### Importing libraries

In [1]:
from modules.stemmer import *
from modules.ngrams_extractor import *
from modules.assembler import *
import time

In [2]:
rng = np.random.default_rng(seed=42)

### Selecting a language and loading the data

#### Loading the training data

In [3]:
trn_file_path = 'task0-data/DEVELOPMENT-LANGUAGES/oto-manguean/zpv.trn'
with open(trn_file_path, encoding='utf8') as f:
    trn_data = f.read().split('\n')
    trn_data = [sent.split('\t') for sent in trn_data]
    trn_data.pop(-1)
trn_data = np.array(trn_data)
len(trn_data)

805

#### Loading the validation data

In [4]:
val_file_path = 'task0-data/DEVELOPMENT-LANGUAGES/oto-manguean/zpv.dev'
with open(val_file_path, encoding='utf8') as f:
    val_data = f.read().split('\n')
    val_data = [sent.split('\t') for sent in val_data]
    val_data.pop(-1)
val_data = np.array(val_data)
# permutation = rng.permutation(len(val_data)).astype(int)
# val_data = val_data[permutation][:100]
len(val_data)

113

#### Loading the test data

In [5]:
tst_file_path = 'task0-data/DEVELOPMENT-LANGUAGES/oto-manguean/zpv.tst'
with open(tst_file_path, encoding='utf8') as f:
    tst_data = f.read().split('\n')
    tst_data = [sent.split('\t') for sent in tst_data]
    tst_data.pop(-1)
tst_data = np.array(tst_data)
#tst_data = tst_data[:1000]
len(tst_data)

228

### Optimizing the hyper-parameters on the validation set

In [6]:
n_neighbors_values = [1,2,3,4,5]
niter_values = [3,4,5]
threshold_values = [0.1,0.3,0.4,0.5,0.6]

perf = {}
min_dist = np.inf
min_dist_params = None
max_acc = 0
max_acc_params = None

i = 0

start = time.time()

for n_neighbors in n_neighbors_values:
    for niter in niter_values:
        for threshold in threshold_values:
            
            #print(n_neighbors,niter,threshold)
            
            i +=1
            if i % 10 == 0: print(i)
            
            # Fitting the Stemmer
            stemmer = Stemmer(n_neighbors)
            stemmer.fit(trn_data)

            grouped_stems = stemmer.grouped_stems
            
            # Fitting the NgramsExtractor
            extractor = NgramsExtractor()
            extractor.fit(trn_data,niter=niter)

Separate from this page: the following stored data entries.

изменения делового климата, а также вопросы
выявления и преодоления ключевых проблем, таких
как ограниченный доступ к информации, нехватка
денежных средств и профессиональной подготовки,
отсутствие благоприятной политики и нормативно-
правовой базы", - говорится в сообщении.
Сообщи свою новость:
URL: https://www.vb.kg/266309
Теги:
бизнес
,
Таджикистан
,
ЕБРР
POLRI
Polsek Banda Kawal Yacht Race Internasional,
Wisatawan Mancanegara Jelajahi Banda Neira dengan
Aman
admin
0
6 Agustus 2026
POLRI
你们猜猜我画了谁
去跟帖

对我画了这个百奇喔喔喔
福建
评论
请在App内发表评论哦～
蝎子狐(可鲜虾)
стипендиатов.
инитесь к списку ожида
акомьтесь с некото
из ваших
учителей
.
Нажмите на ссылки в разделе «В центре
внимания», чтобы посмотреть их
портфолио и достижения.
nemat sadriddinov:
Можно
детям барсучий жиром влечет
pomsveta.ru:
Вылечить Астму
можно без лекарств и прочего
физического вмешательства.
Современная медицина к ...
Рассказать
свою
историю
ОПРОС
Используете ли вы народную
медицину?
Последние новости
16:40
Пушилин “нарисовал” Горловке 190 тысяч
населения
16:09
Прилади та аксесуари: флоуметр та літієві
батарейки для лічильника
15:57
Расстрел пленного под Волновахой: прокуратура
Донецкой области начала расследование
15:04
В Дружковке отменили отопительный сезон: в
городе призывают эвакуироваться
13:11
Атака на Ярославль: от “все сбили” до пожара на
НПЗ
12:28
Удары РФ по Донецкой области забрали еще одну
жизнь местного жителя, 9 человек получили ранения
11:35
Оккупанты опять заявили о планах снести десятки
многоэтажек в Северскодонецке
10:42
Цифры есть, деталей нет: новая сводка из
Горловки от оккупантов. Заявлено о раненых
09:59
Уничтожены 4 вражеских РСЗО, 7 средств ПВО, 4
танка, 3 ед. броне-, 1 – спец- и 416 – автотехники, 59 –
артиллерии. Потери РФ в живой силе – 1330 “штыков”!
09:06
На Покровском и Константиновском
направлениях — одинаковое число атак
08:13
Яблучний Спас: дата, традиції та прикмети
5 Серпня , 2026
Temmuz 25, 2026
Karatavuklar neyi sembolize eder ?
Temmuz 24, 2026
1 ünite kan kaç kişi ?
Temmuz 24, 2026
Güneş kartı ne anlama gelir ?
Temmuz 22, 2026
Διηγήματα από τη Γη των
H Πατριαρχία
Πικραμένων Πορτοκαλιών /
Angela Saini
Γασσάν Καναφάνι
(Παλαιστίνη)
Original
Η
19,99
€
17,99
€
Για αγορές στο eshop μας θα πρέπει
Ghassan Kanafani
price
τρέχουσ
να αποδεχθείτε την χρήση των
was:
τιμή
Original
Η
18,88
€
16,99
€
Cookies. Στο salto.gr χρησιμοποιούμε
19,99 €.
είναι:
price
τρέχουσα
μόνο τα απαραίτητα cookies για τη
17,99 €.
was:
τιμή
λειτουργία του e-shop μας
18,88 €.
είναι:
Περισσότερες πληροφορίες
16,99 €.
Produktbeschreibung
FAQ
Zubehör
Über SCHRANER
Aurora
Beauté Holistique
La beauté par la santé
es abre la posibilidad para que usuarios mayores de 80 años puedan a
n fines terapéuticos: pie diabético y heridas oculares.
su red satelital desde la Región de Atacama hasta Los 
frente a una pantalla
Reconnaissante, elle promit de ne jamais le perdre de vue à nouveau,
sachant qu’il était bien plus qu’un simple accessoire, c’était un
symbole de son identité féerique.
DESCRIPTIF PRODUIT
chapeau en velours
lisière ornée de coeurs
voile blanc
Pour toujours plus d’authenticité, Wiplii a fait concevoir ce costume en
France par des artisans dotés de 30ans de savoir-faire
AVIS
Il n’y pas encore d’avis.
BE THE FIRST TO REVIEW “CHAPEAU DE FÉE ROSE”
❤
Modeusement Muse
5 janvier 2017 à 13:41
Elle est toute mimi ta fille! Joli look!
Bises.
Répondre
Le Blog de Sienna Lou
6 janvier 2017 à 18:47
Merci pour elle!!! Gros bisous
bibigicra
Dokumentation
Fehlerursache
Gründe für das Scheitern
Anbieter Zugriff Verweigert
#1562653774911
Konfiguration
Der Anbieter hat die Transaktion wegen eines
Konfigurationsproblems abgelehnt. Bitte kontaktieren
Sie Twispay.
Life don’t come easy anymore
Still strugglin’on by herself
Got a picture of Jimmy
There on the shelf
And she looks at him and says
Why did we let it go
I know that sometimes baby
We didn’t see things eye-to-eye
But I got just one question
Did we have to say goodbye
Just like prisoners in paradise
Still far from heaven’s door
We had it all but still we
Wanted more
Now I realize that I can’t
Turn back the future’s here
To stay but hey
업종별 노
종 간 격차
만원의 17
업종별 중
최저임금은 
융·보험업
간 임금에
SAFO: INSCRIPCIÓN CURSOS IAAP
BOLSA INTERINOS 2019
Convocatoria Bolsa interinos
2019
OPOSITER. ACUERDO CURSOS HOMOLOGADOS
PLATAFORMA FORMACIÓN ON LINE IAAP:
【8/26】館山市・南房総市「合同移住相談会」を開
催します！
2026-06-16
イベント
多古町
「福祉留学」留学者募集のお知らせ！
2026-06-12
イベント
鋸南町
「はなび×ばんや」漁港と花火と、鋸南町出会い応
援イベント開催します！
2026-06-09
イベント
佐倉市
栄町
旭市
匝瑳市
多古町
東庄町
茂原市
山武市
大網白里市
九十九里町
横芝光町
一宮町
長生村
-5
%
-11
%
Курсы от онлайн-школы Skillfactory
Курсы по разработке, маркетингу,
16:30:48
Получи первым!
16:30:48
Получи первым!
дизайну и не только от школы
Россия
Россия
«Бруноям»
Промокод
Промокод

            ngrams_per_attr_group = extractor.get_ngrams_per_attr_group(threshold)
            
            # Fitting the Assembler
            assembler = Assembler()
            assembler.fit(grouped_stems, ngrams_per_attr_group)
            
            # Evaluation of the performance on the validation set
            mean_dist = 0
            accuracy = 0
            
            for lemma, final, attr_grp in val_data:
                
                lemma_grp, stem = stemmer.predict(lemma)
                
                try:
                    pred = assembler.predict(stem, lemma_grp, attr_grp)
                except:
                    pred = ""

                if pred == final:
                    accuracy += 1

                dist = enchant.utils.levenshtein(pred,final)
                mean_dist += dist
            
            accuracy /= len(val_data)
            mean_dist /= len(val_data)
            
            if accuracy > max_acc:
                max_acc = accuracy
                max_acc_params = (n_neighbors,niter,threshold)
            
            if mean_dist < min_dist:
                min_dist = mean_dist
                min_dist_params = (n_neighbors,niter,threshold)
                
            perf[(n_neighbors,niter,threshold)] = (accuracy, mean_dist)

end = time.time()
duration = end - start
                
print('Best mean distance: {} with {}'.format(min_dist,min_dist_params))
print('Best accuracy:      {} with {}'.format(max_acc,max_acc_params))
print('Duration of the grid-search: {}'.format(duration))

10
20
30
40
50
60
70
Best mean distance: 0.8495575221238938 with (3, 3, 0.1)
Best accuracy:      0.584070796460177 with (3, 3, 0.1)
Duration of the grid-search: 52.004246950149536


In [8]:
#perf